Monday, April 28, 2014

Books: Population: 485; Truck; and Coop by Michael Perry

These three books tell a chronologic story of Michael Perry's adult life.

He is single in the beginning, living, writing and working as a first responder / EMS / firefighter in a small Midwestern town (pop. 485). He writes with humor and a serious love for this place.

He also writes of his job: "I answered two consecutive pages, the first for a wounded cop, and the second for the man who shot him…The cop kept telling us how much it hurt, and when he couldn't talk, he squeezed my hand. We were deeply relieved when we delivered him alive…The ER doc stuck his head in, took one look [at the shooter who had tried to blow his brains out] and shook his head.

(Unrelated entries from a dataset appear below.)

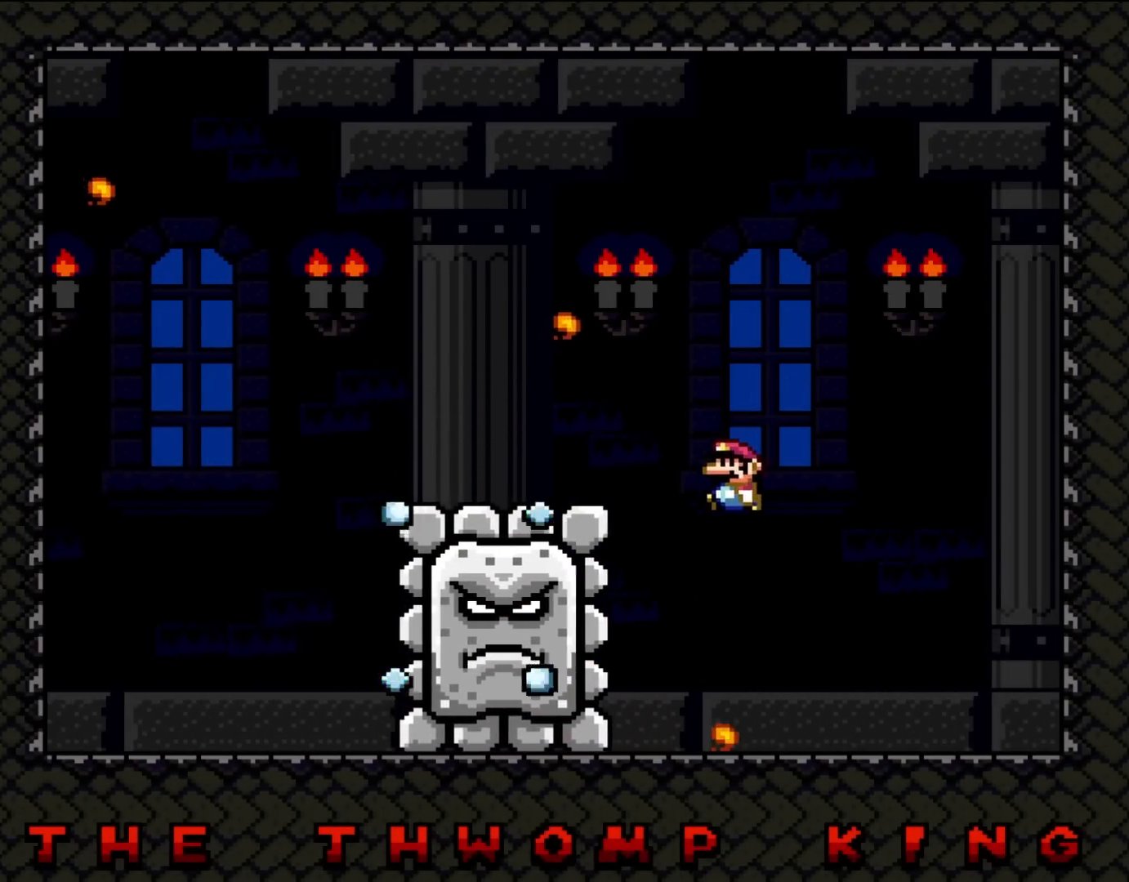
{"dt_ms": 500, "buttons": ["B", "Y", "DPAD_LEFT"], "events": []}
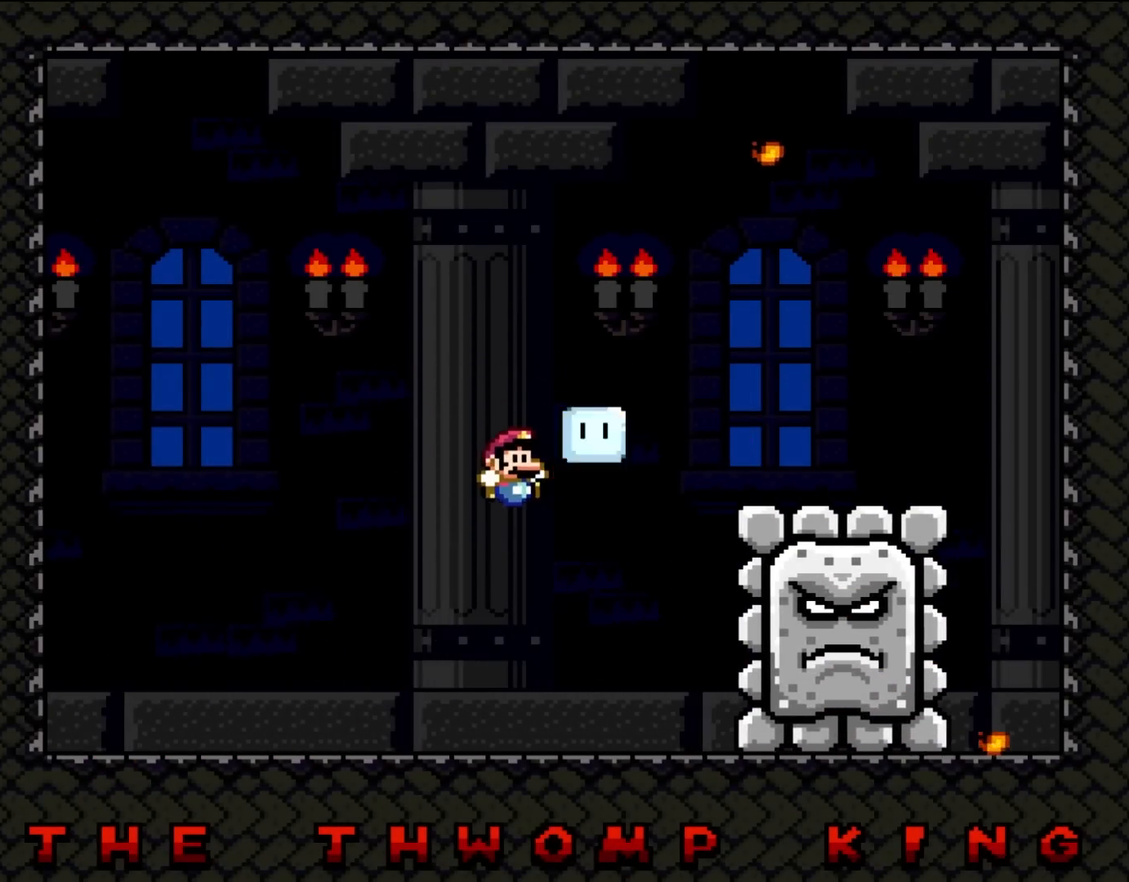
{"dt_ms": 500, "buttons": ["B", "Y", "DPAD_LEFT"], "events": [[17, "DPAD_UP", "down"], [33, "DPAD_LEFT", "up"], [33, "DPAD_RIGHT", "down"], [33, "DPAD_UP", "up"], [67, "B", "up"], [100, "Y", "up"], [250, "DPAD_LEFT", "down"], [250, "DPAD_RIGHT", "up"], [250, "DPAD_UP", "down"], [250, "Y", "down"], [267, "DPAD_UP", "up"], [500, "B", "down"]]}
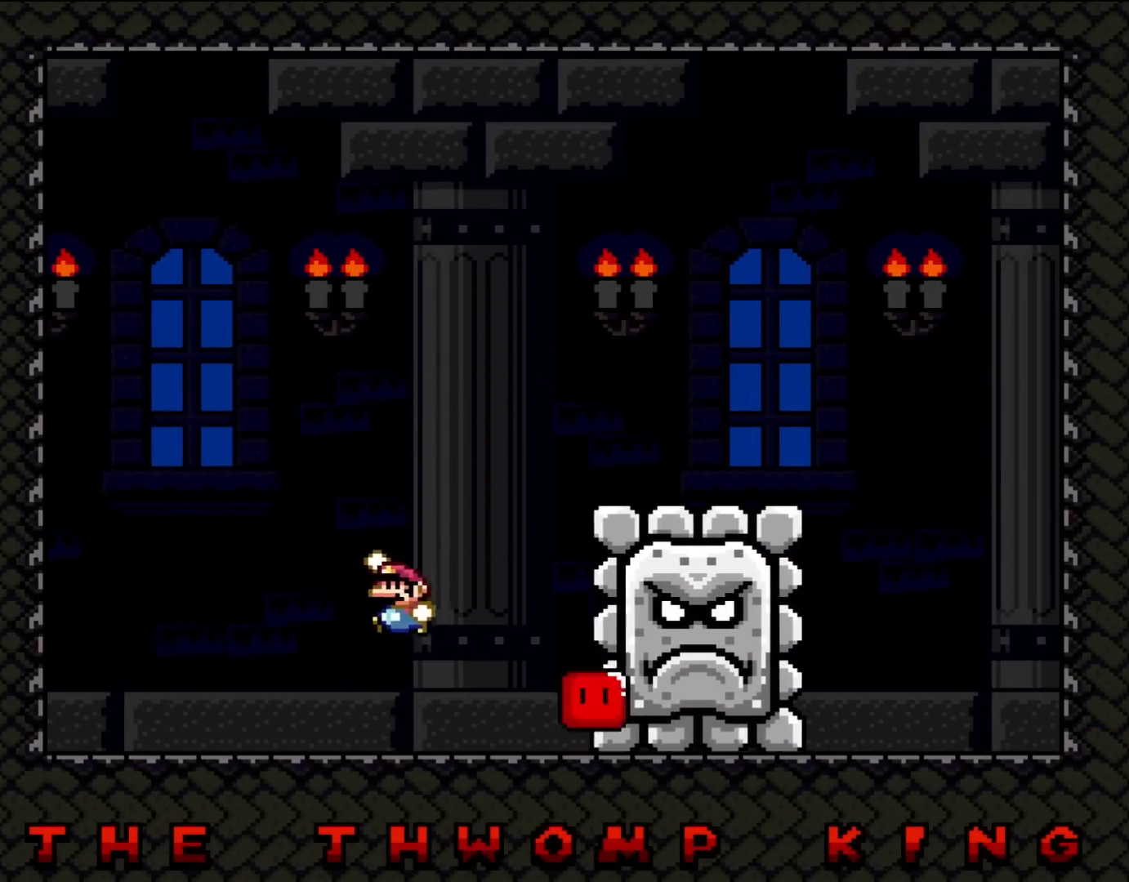
{"dt_ms": 500, "buttons": ["B", "Y", "DPAD_RIGHT"], "events": [[100, "DPAD_UP", "down"], [133, "DPAD_LEFT", "up"], [167, "DPAD_RIGHT", "down"], [167, "DPAD_UP", "up"]]}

Then he told us the cop had died…Ten years later, I called Phil, and he says the image he retains is the cop's gun belt on the bloody ambulance floor, the buckle open, the holster empty."

Michael is self-deprecating, ruminative and usually just very funny.

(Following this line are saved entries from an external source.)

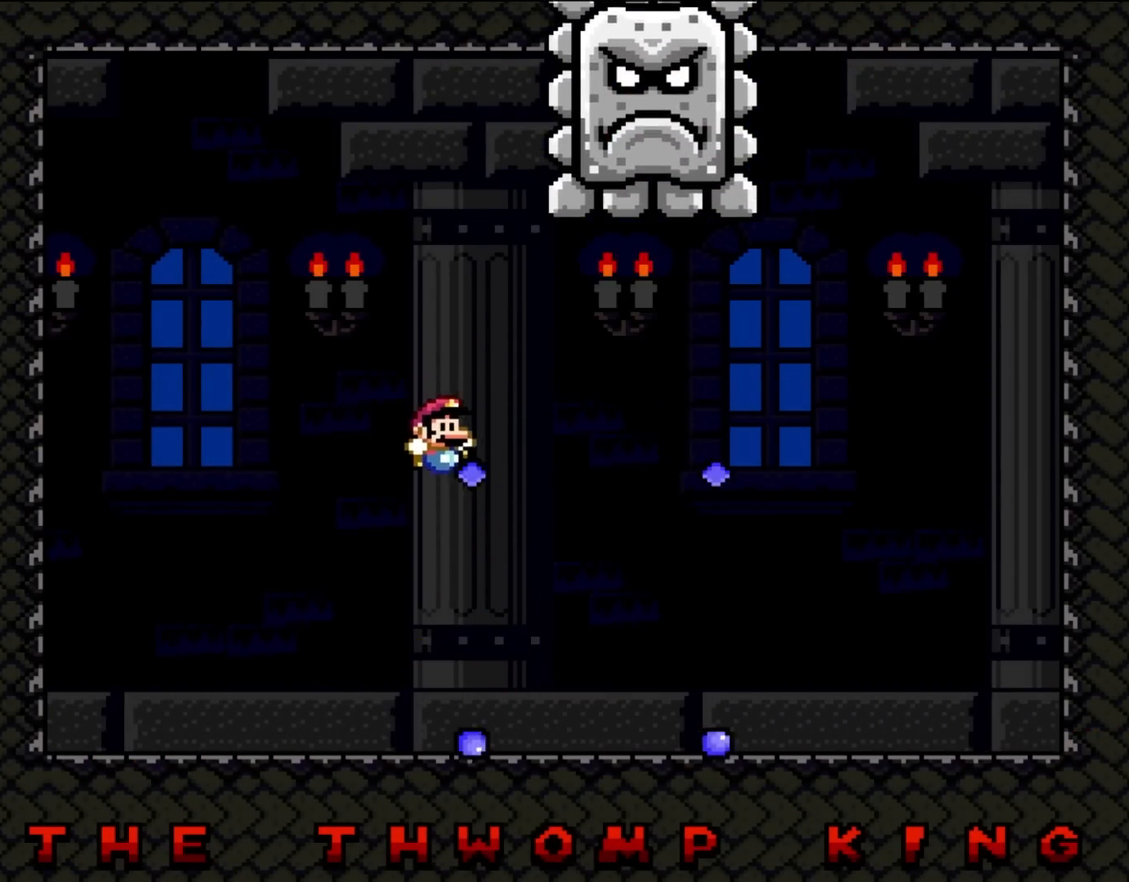
{"dt_ms": 500, "buttons": ["Y", "DPAD_RIGHT"], "events": [[50, "B", "up"], [267, "DPAD_UP", "down"], [333, "DPAD_RIGHT", "up"], [400, "Y", "up"], [433, "DPAD_RIGHT", "down"], [483, "Y", "down"], [500, "DPAD_UP", "up"]]}
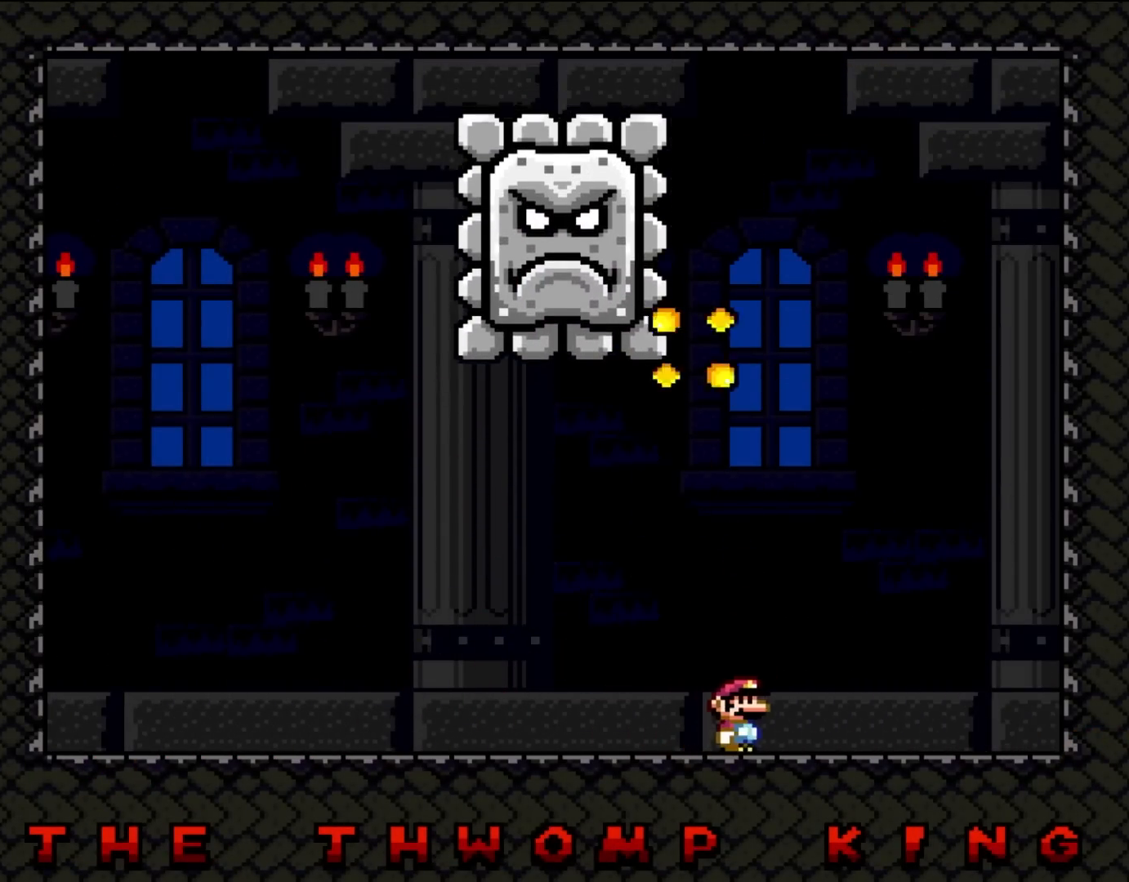
{"dt_ms": 500, "buttons": ["B", "Y", "DPAD_UP", "DPAD_LEFT"], "events": [[400, "DPAD_RIGHT", "up"], [400, "DPAD_UP", "down"], [433, "B", "down"], [433, "DPAD_LEFT", "down"]]}
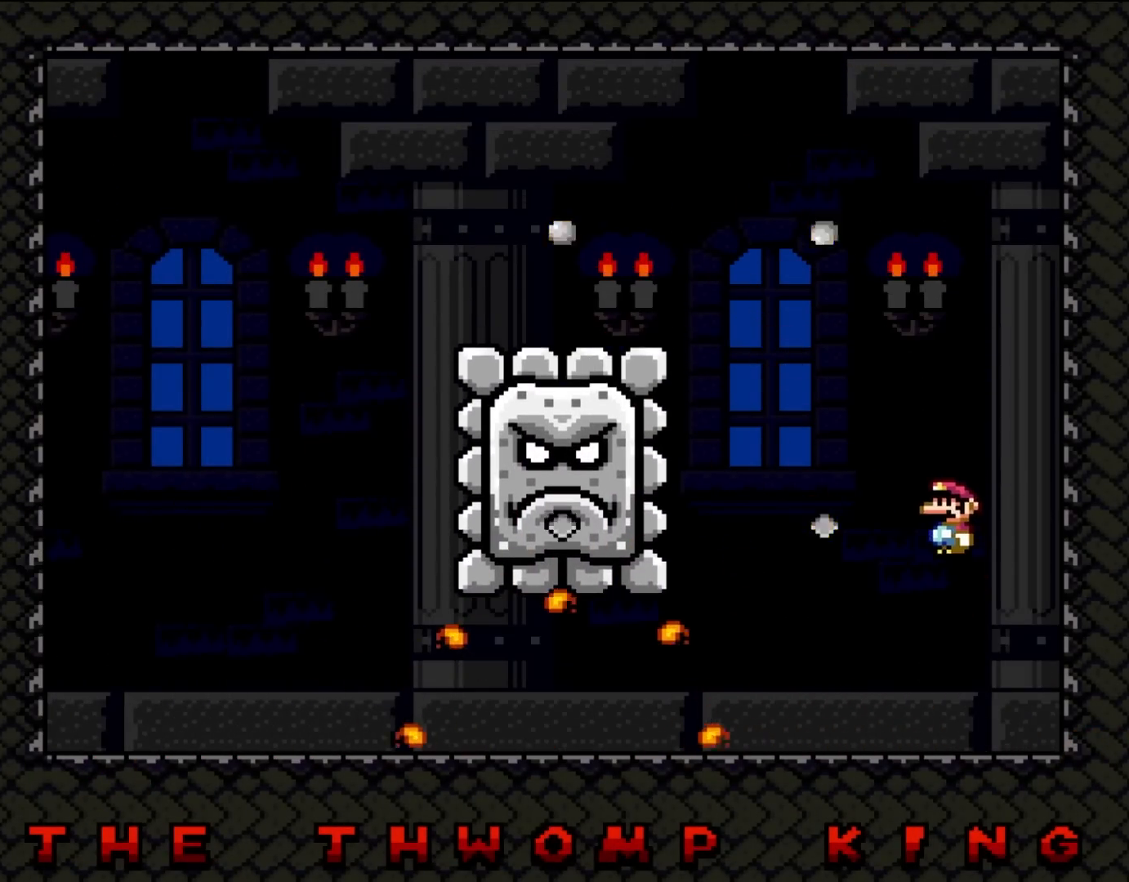
{"dt_ms": 500, "buttons": ["Y", "DPAD_LEFT"], "events": [[33, "DPAD_UP", "up"], [67, "DPAD_LEFT", "up"], [200, "B", "up"], [333, "DPAD_LEFT", "down"], [367, "B", "down"], [433, "B", "up"], [433, "DPAD_LEFT", "up"], [433, "DPAD_UP", "down"], [483, "DPAD_UP", "up"], [500, "DPAD_LEFT", "down"]]}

In Truck, he falls in love with Annelise and her small daughter, Amy; he restores a 1951 International Harvester pickup truck with a lot of help from his friends and continues his daily life: "Which is to say after all the conscientious nibbling, I would fling myself off the wagon. Follow the tofu nibbles with deep-fried cheese curds. Lay a foundation of fresh vegetable salad, then brick it over with half a tray of caramel bars. Skinless chicken followed by chocolate of any formation or quality. Carrots and half a bag of mini-doughnuts…."

But not all humor: "The radio show about Rwanda sets a sadness in me that will recur for days, compounded by my awareness that such moping is at best impotent and at worst cosmically insulting to those who suffer whether you mope or not…And yet it is the very voluminous evidence of the horrible things we willingly visit upon each other…that invests a willing act of kindness, the tiniest touch or gentle word to a friend or stranger, with energy powerful enough to reverberate around the universe. And so when I see acts rooted in gentleness and purity, the tears rise "

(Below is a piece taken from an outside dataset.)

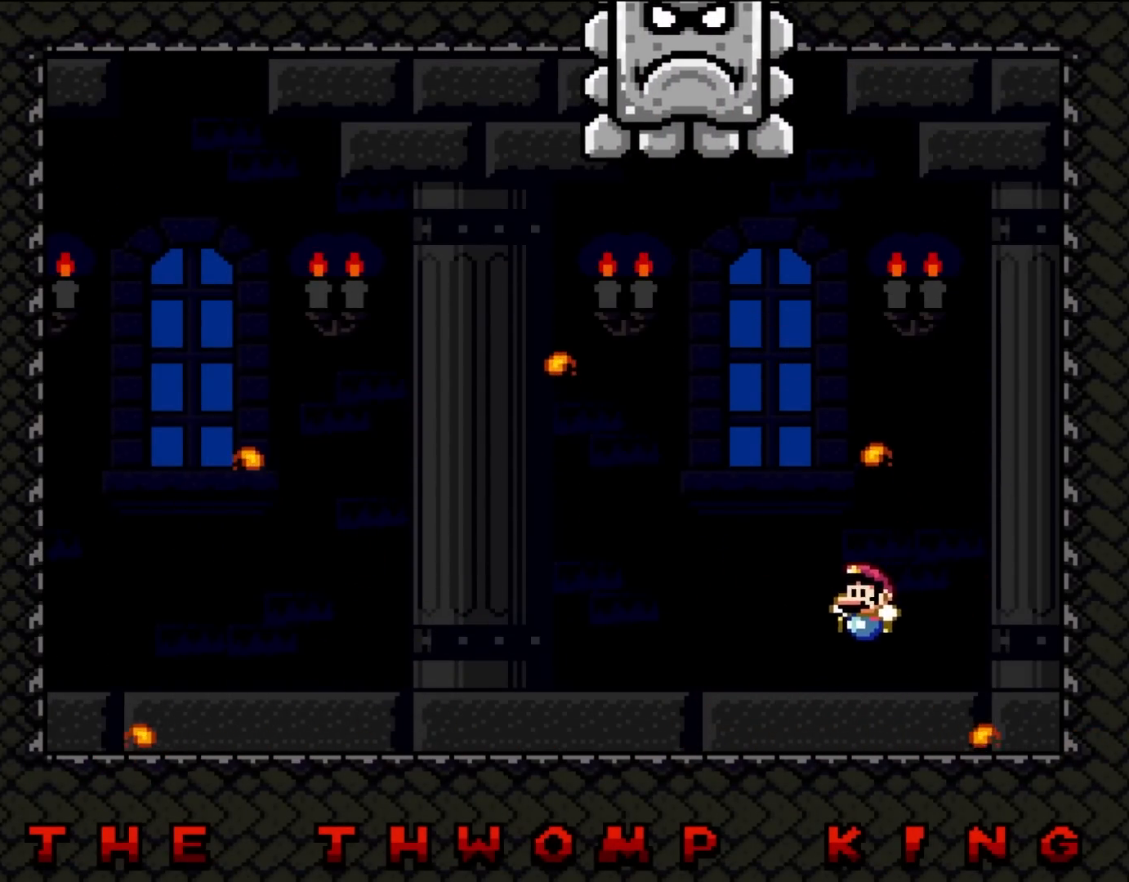
{"dt_ms": 500, "buttons": ["Y", "DPAD_LEFT"], "events": [[67, "DPAD_UP", "down"], [250, "Y", "up"], [300, "Y", "down"], [367, "DPAD_UP", "up"]]}
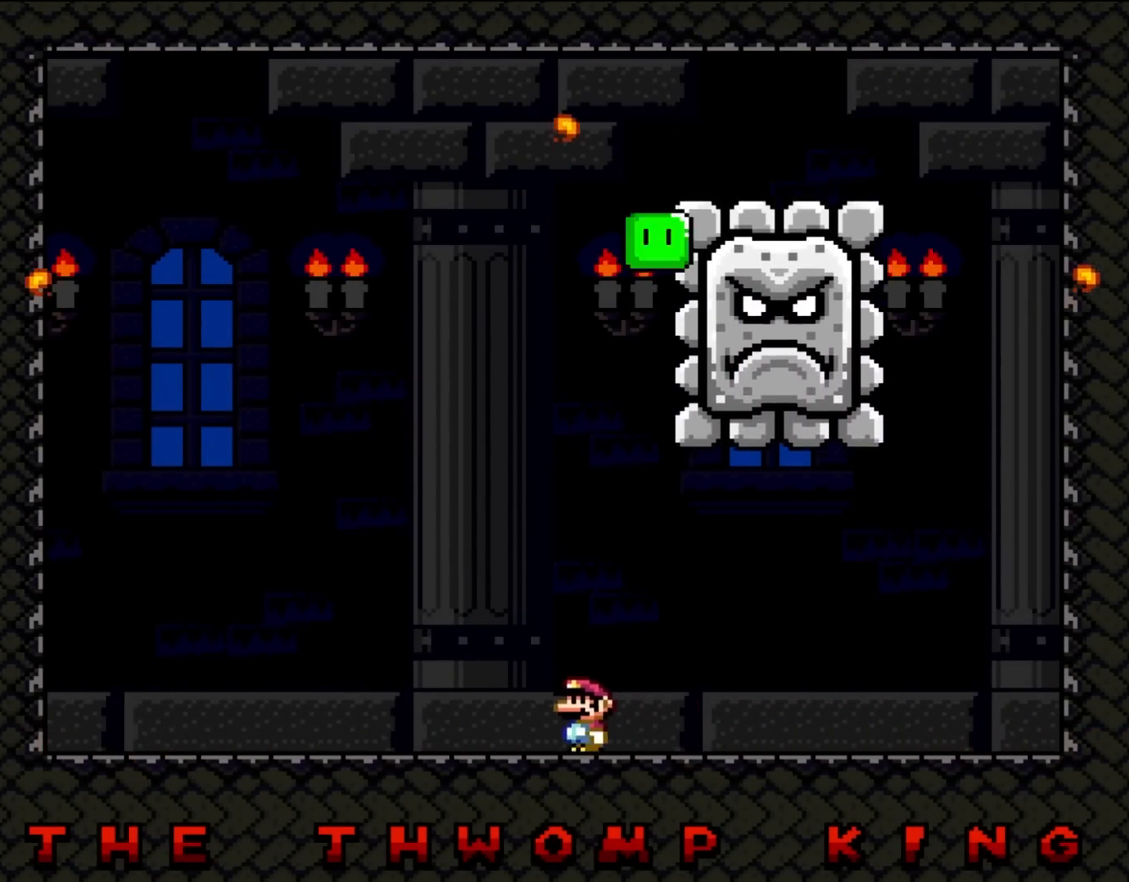
{"dt_ms": 500, "buttons": ["B", "Y", "R1", "DPAD_RIGHT"], "events": [[133, "B", "down"], [400, "DPAD_LEFT", "up"], [433, "DPAD_RIGHT", "down"], [483, "R1", "down"]]}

A lot of sweetness in his novels.

Coop: Marriage and the"full catastrophe" as Zorba says. Of course, not really for Michael as he assures us often how he loves his wife and Amy and their new baby Jane. But his life HAS changed. He settles into a home of his own with ideals of self-sufficiency, with plans and good intentions and hopeful hearts in which everyone who aspires to such has found despair and humor: "Not so long ago I stepped through the front door to find Amy in the middle of the kitchen unrolling a flag-sized poster of me. It was from a book tour stop somewhere back along the line. My visage was full-color and big as a cheese platter. Amy held the poster unfurled before her, and I admit I savored the moment right up until she turned and laid it face up on the bottom on the guinea pig cage."

Pigs, chickens, dogs, sheep, gardening, fencing, haying, writing….and the kids of course, with many remembrances of things past, of his childhood, his parents, their simple and complex lives: "'Let's go check and see if the hay is dry', Dad would say after he kissed Mom and thanked her for lunch…..When you pulled your gloves off after a long day of haying in hot weather…your hands were wet and moist, almost dishpanny and your wrists were matted with bracelets of sodden chaff where the cuffs had clung. It felt good, though, the cool air on your skin."

"When I am forced to cast my eyes beyond my own navel, I realize that a dip in sweet melancholy is every bit as indulgent as a bubble bath. Be joyful, says Wendell Berry, though you have considered all the facts."

Perry considers nearly everything in his life and then gives it to the reader.